Framing your trade around an entry and exit
price and the profit that comes out of that, will tell you what strike rate you
are looking for. Tweaking these numbers in effect creates your target win rate.
All these things are interchangeable.

This makes high probability events much
harder to identify whether you’re using actual skill. You will win for long
periods and now and again be “unlucky”. Low probability events
display the opposing characteristic and events near a central value sort the
wheat from the chaff quite quickly.

The only way that you can definitely
confirm if you are profitable, is to repeat your action over a very long period
of time. That’s logical because over that time period will ensure that if you
exhibited no skill you would eventually run out of money due to frictional
costs.

As I have pointed out many times before
this is why a lot of trading advice is merchandised around high probability
systems. It will frequently win and when you lose it can be just discounted as
bad luck. Something that maybe won’t happen next time around. But the reality
is, the true strength of the system or a process is its longevity.

Therefore, as well as strategies that run
every day, I also have automation that sits alongside my standard trading activities.
The objective is really simple, let’s see what happened if I used no skill.

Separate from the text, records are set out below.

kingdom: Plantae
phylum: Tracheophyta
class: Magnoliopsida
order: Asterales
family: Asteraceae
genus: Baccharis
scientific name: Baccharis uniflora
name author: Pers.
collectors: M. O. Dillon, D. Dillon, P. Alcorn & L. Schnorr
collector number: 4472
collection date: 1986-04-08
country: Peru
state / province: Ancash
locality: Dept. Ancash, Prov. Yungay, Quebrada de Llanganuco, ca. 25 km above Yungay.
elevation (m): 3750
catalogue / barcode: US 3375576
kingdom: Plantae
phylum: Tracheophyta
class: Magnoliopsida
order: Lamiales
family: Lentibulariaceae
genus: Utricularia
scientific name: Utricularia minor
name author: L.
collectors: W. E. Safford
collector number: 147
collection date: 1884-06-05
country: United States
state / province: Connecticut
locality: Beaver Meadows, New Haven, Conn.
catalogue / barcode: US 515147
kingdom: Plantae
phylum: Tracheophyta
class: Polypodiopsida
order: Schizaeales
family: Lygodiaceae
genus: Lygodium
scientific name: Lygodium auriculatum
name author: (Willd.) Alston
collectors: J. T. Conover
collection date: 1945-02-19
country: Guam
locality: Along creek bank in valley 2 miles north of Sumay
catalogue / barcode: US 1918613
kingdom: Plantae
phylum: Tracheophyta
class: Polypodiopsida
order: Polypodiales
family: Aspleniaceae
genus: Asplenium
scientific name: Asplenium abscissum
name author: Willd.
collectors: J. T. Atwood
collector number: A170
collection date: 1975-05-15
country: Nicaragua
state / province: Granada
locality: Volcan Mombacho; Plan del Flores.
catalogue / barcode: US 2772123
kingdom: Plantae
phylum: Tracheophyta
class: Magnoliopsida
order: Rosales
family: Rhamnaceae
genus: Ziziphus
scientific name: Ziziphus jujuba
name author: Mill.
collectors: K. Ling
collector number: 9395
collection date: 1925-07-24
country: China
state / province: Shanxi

The simple fact is, that you need to know
roughly what the underlying metric is within the market. Otherwise you have no
chance of exceeding it. Or if you’re really going to get serious and quantify
it, that will tell you exactly what your edge is within the market. 

Therefore, the first thing you should do if
you are presented with any trading strategy, is to understand what the
underlying base rate is. Doing that will tell you if you are just lucky or
whether they actually had some element of skill.